Foi o suspense “Cova Rasa” –mais do que “Trainspotting”, o bem-sucedido projeto posterior a envolver praticamente toda a mesma equipe –que de fato revelou ao mundo os talentos do diretor Danny Boyle e do ator Ewan McGregor, embora sua repercussão tenha sido, realmente, bem mais modesta. Realizado à imagem e semelhança das obras quintessenciais de Alfred Hitchcook, “Cova Rasa” tratava de tentar responder a uma circunstância muito comum às tramas do mestre do suspense: O que você faria se adquirisse uma mala cheia de dinheiro?
Conhecedor nato e entusiasmado das facetas
pulsantes da ganância humana –de um modo ou de outro, todos os seus filmes
giravam em torno da metamorfose moral acarretada pelo dinheiro –Danny Boyle
confere uma resposta exercitando seu conhecimento de cinema (no qual ainda se
percebe um êxtase juvenil), o inconformismo que o tornou reconhecido (o que
proporciona ao filme um teor tremendamente ácido) e uma empolgação artística
que, de modo geral, contorna todos os problemas e limitações de sua obra –e,
como todo trabalho inicial, ela padece de diversos lapsos que, com o tempo, ele
foi aprendendo a lapidar.
Dotados de uma arrogância e uma petulância
tipíca dos jovens, os ingleses David (Christopher Eccleston), Alex (Ewan
McGregor) e Juliet (Kerry Fox, de “Um Anjo Em Minha Mesa”) moram num
apartamento no subúrbio de Londres com um quarto disponível. E estão dispostos
a alugá-lo àquele que se enquadrar nas exigências do trio. Leia-se, que
aparente ser, no mínimo, alguém cosmopolita como eles: A sucessão de
entrevistas aos candidatos que se segue é temperada com o inclemente sarcasmo
que eles dedicam à tudo e à todos.
E já ali, o diretor Boyle e o roteirista John
Hodge acrescentam inteligentes observações subliminares de seus três
protagonistas, sejam elas individualmente (David é reservado; Alex é eufórico;
e Juliet, o ponto de equilíbrio), sejam coletivamente (são, afinal, um pequeno
grupo que, tal e qual qualquer jovem, se presume unido, inseparável, invencível
e de lealdade eterna uns com os outros). Até que então surge, enfim o candidato
ideal: Um homem poucos anos mais velho, solteiro, sofisticado, de prosa
convincente e postura impressionante. Alguém que imediatamente surpreende os
jovens que, em sua soberba, julgavam-se incapazes de serem surpreendidos.

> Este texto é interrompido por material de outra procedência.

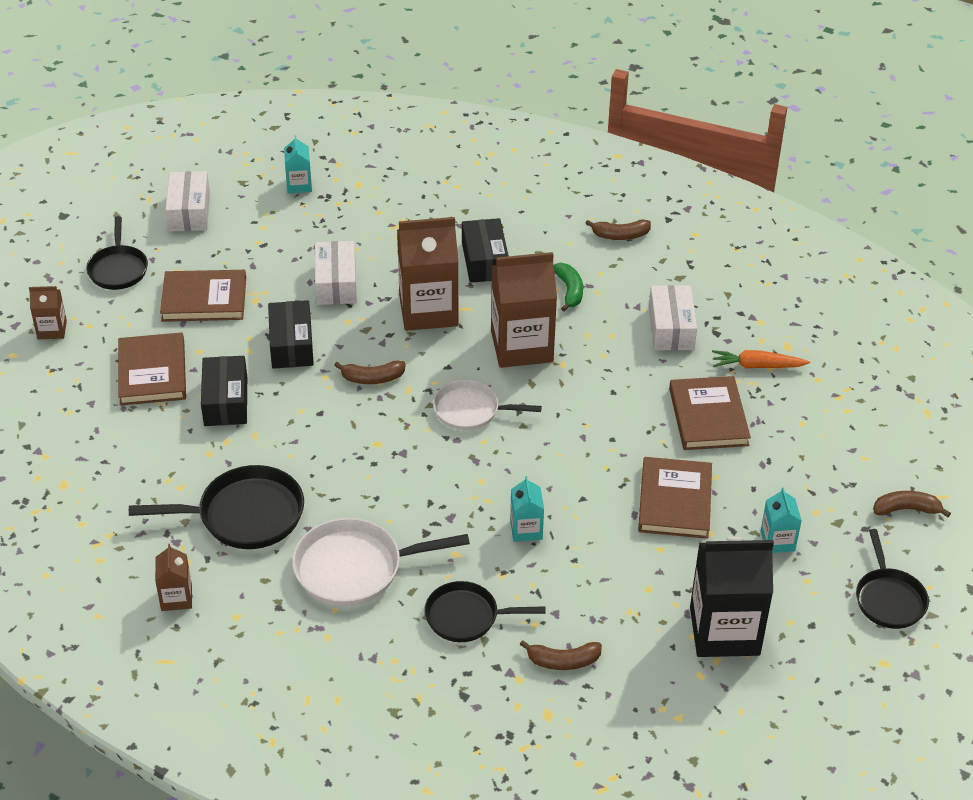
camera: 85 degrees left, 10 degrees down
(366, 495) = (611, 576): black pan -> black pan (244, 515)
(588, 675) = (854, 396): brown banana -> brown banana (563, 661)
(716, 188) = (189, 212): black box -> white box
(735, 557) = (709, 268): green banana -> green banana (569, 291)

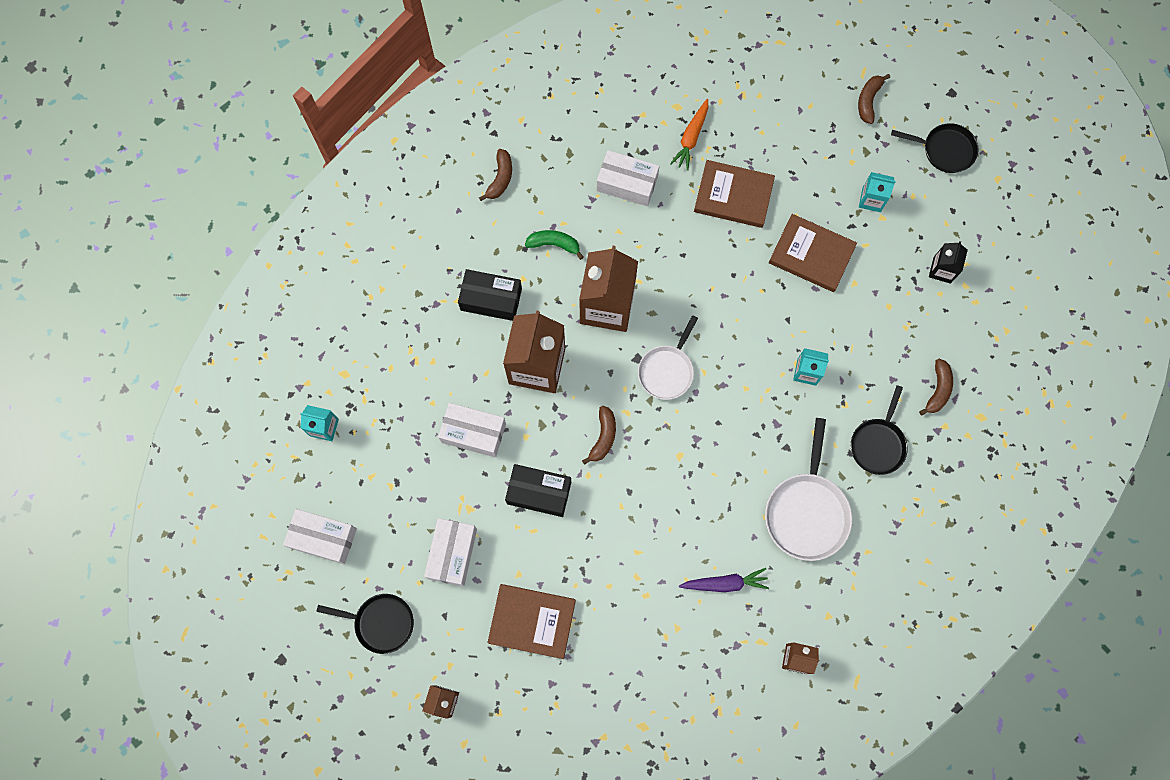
camera: 70 degrees left, 30 degrees up
(204, 299) = (452, 553): brown book -> white box
(225, 401) = (589, 566): black box -> none
(244, 515) = (725, 583): black pan -> purple carrot
(724, 631) = (942, 270): black carton -> black carton, size x0.49

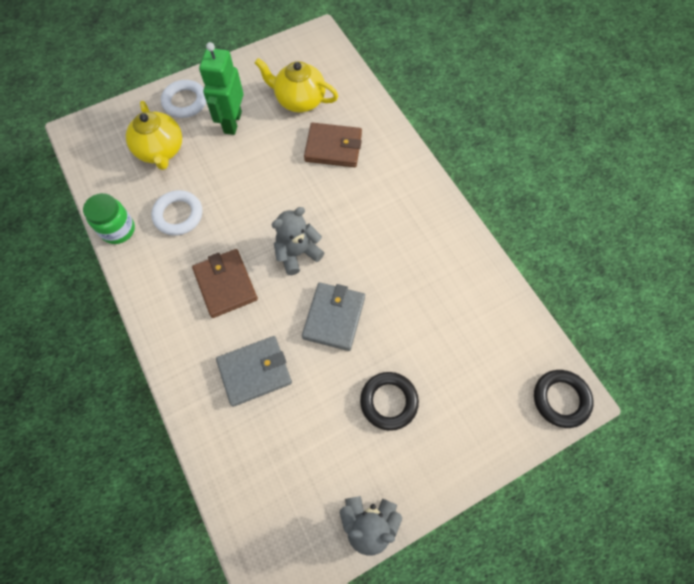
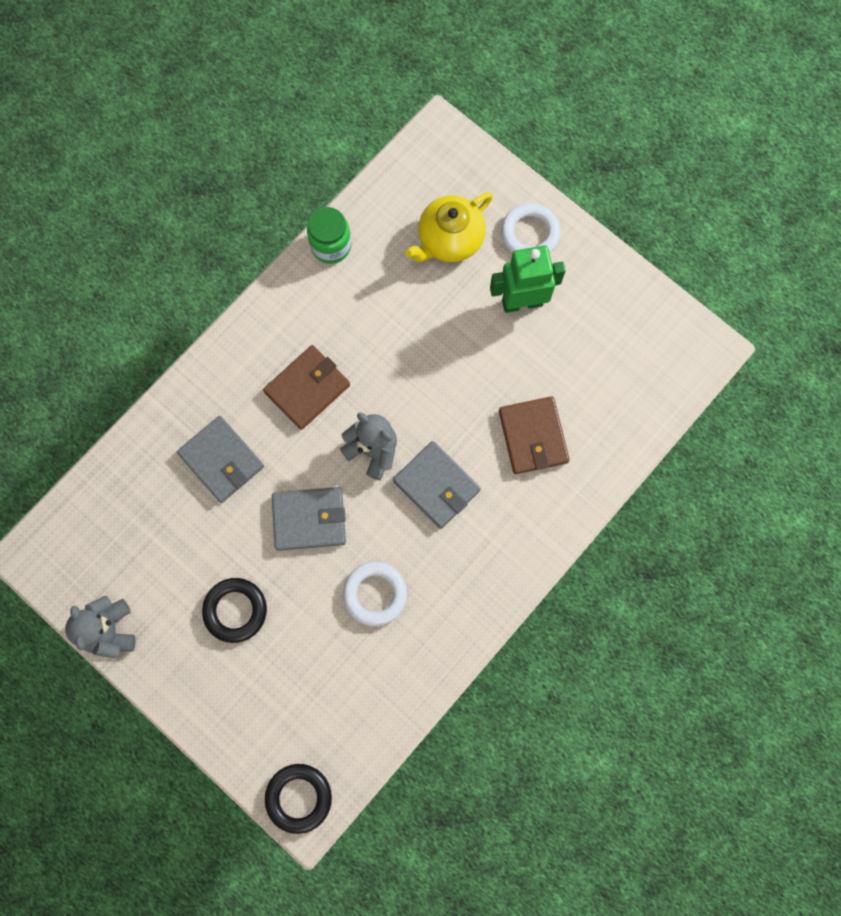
camera: 70 degrees right, 10 degrees up
(178, 215) = (372, 300): white ring -> white ring (375, 594)
(299, 100) = (589, 368): yellow teapot -> none
(344, 219) = (436, 486): none -> grey wallet

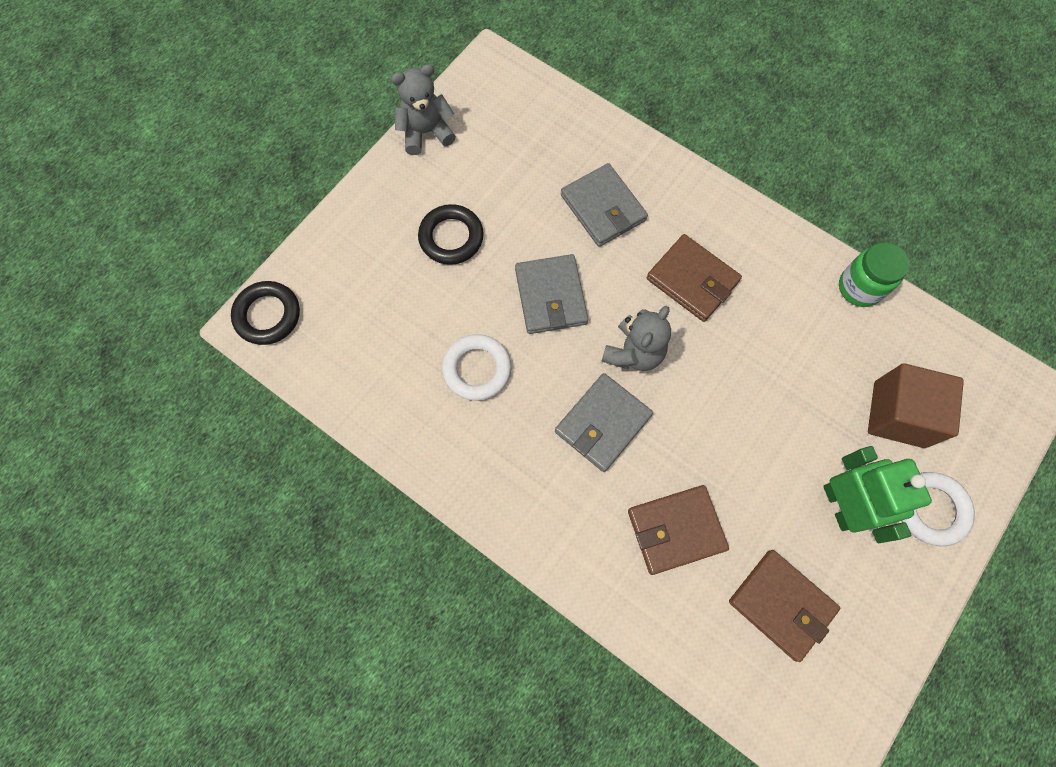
camera: 85 degrees right, 5 degrees down
(221, 460) = (603, 208): grey wallet -> grey wallet turned 75 degrees counterclockwise
(449, 240) = (898, 414): yellow teapot -> brown cube
(597, 363) = (781, 604): none -> brown wallet

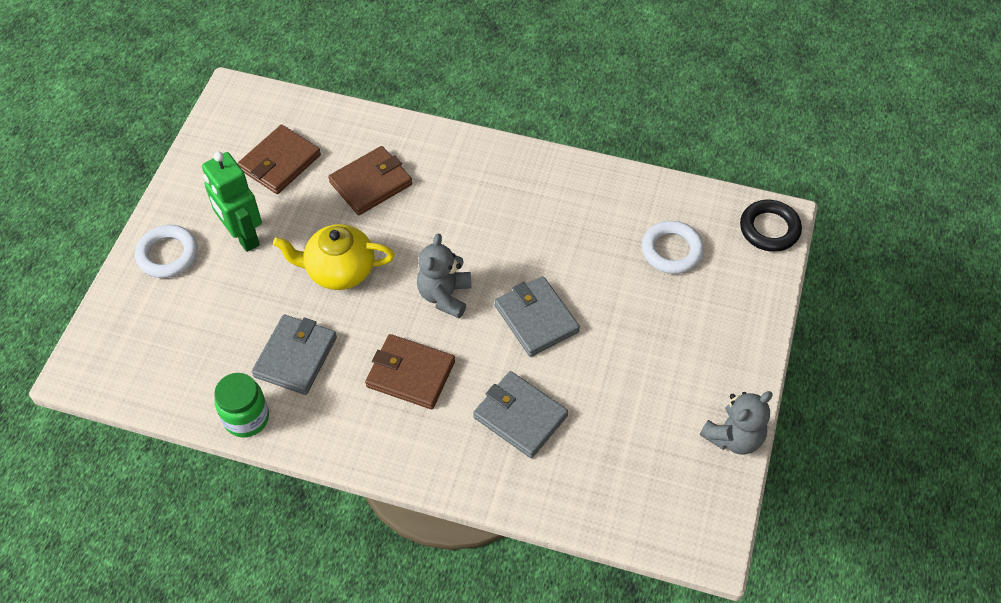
camera: 160 degrees right, 15 degrees down
(451, 237) = (651, 341): black ring -> none
(477, 369) = (573, 242): white ring -> white ring (671, 250)
(603, 423) = (452, 235): grey wallet -> grey wallet (295, 357)
(738, 421) = (339, 270): none -> yellow teapot
(781, 604) = (280, 162): brown wallet -> brown wallet turned 75 degrees counterclockwise
(898, 414) = (199, 317): brown cube -> none

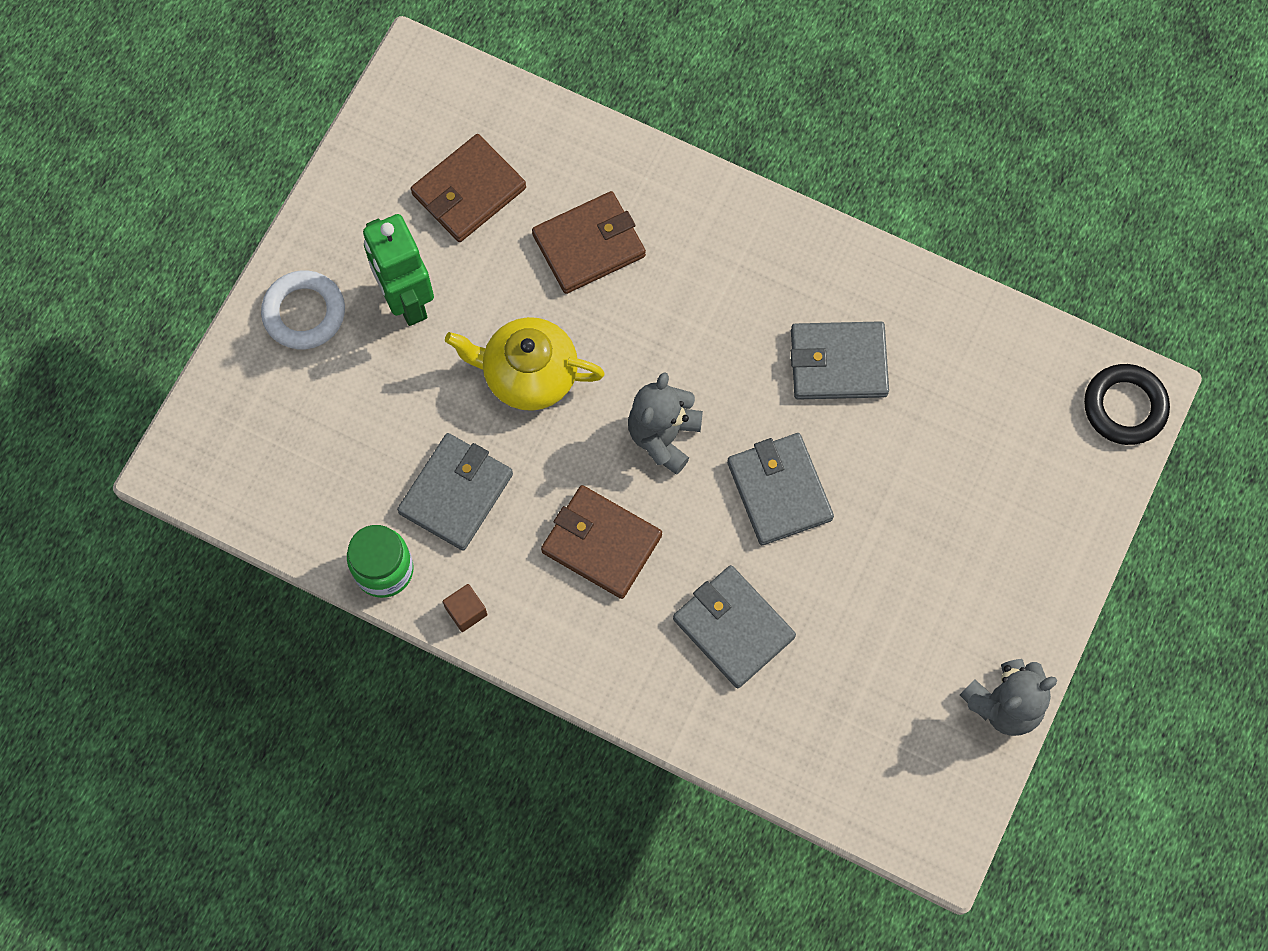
camera: 10 degrees right, 15 degrees up
(314, 437) = (466, 611): none -> brown cube
(562, 231) = (838, 363): none -> grey wallet
(671, 250) = (982, 418): white ring -> none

O filme impiedoso de Boyle tratará de provar o
oposto: Quando passa a ocupar o quarto vago, o novo inquilino mal tem tempo de conviver
com seus colegas e já aparece morto de overdose (!). Junto dele, uma mala
carregada de dinheiro (!!).
Os três jovens em princípio vivenciam as fases
habituais dessa situação: Ficam desconfiados, ponderam as possibilidades até
obviamente se decidirem por ficar com toda a grana, ao que logo se segue um
momento de júbilo.
É quando, na revelação gradual de todo o ônus,
Danny Boyle vai desconstruindo com certo sadismo a fachada de soberba dos
jovens ingleses: O dinheiro tem, claro, uma origem criminosa e não tardam a aparecerem
indivíduos suspeitos no encalço dele. A surpresa, contudo, é o inesperado ímpeto
de violência com o qual David rechaça os novos inimigos.
Descoberta sua propensão à violência, David não
está mais disposto à ser a mesma ponta submissa do triângulo de antes e, um
tanto impelido pela paranóia, passa a apresentar um comportamento cada vez mais
estranho –refugia-se no sotão, de onde faz buracos que lhe dão visão de quase
todo o apartamento, inclusive dos amigos nos quais já não confia tanto –até mesmo
com relação à Juliet, com quem até havia ensaiado um pequeno flerte.
A tensão resultante modifica a dinâmica tão
feliz, unida e leal do trio visto no início e Boyle acrescenta ao andamento
rumo ao desfecho uma inclinação pontual de violência e sanguinolência que soa
perfeitamente como uma continuidade natural ao estilo de Hitchcook, redefinido
para uma novo cinema inglês que emergia naqueles anos 1990.